■ **Work required**:
Start to finish, print the entries exactly, and carry none of the pictures over.

■ **Records supplied**:
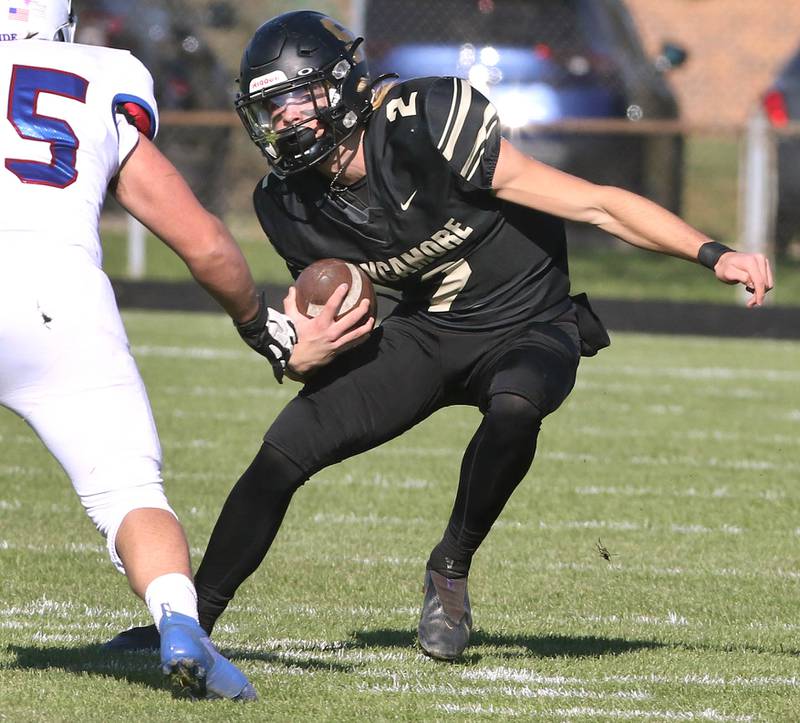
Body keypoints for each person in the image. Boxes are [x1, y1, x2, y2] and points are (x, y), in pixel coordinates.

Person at [107, 10, 773, 661]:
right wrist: (299, 350)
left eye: (293, 99)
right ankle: (191, 621)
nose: (282, 119)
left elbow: (595, 202)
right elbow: (332, 323)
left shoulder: (425, 123)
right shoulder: (287, 203)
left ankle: (449, 569)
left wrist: (711, 252)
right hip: (424, 333)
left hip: (527, 319)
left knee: (516, 405)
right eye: (270, 108)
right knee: (283, 451)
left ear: (338, 85)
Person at [0, 1, 369, 699]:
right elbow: (200, 238)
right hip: (57, 294)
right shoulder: (102, 74)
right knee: (129, 493)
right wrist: (258, 323)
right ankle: (176, 619)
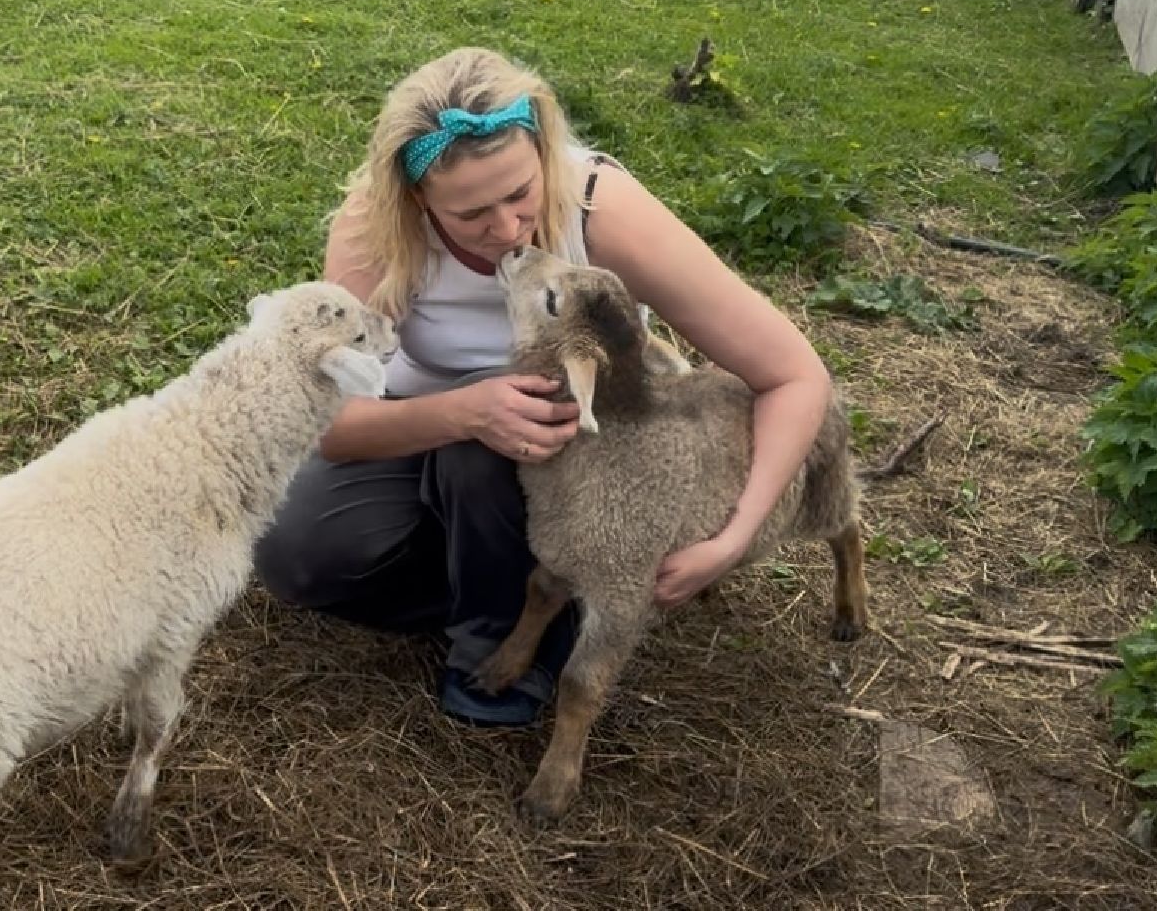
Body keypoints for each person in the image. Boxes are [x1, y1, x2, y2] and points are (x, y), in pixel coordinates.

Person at [251, 47, 836, 726]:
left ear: (542, 153)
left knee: (478, 460)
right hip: (426, 411)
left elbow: (793, 374)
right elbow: (329, 420)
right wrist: (462, 410)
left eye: (520, 194)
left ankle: (508, 637)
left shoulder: (598, 206)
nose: (505, 231)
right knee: (298, 558)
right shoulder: (373, 227)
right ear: (416, 197)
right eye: (470, 215)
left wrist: (734, 537)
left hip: (578, 429)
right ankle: (544, 586)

■ **Exercise result**:
Body keypoints for each person in the image. Boxes are [x1, y1, x2, y2] and points are (x, y), in pixel coordinates.

Person at [107, 10, 773, 661]:
right wrist: (299, 350)
left eye: (293, 99)
right ankle: (191, 621)
nose: (282, 119)
left elbow: (595, 202)
right elbow: (332, 323)
left shoulder: (425, 123)
right shoulder: (287, 203)
left ankle: (449, 569)
left wrist: (711, 252)
right hip: (424, 333)
left hip: (527, 319)
left knee: (516, 405)
right eye: (270, 108)
right knee: (283, 451)
left ear: (338, 85)
Person at [0, 1, 369, 699]:
right elbow: (200, 238)
right hip: (57, 294)
right shoulder: (102, 74)
right knee: (129, 493)
right wrist: (258, 323)
right ankle: (176, 619)
Body keypoints for each person in the image. Boxes are [x1, y1, x2, y2] and points are (x, y), in pixel coordinates.

Person at [251, 47, 836, 726]:
left ear: (542, 153)
left knee: (478, 460)
right hip: (426, 411)
left elbow: (793, 374)
right elbow: (329, 420)
right wrist: (462, 410)
left eye: (520, 194)
left ankle: (508, 637)
left shoulder: (598, 206)
nose: (505, 231)
right knee: (298, 558)
right shoulder: (373, 227)
right ear: (416, 197)
right eye: (470, 215)
left wrist: (734, 537)
left hip: (578, 429)
right ankle: (544, 586)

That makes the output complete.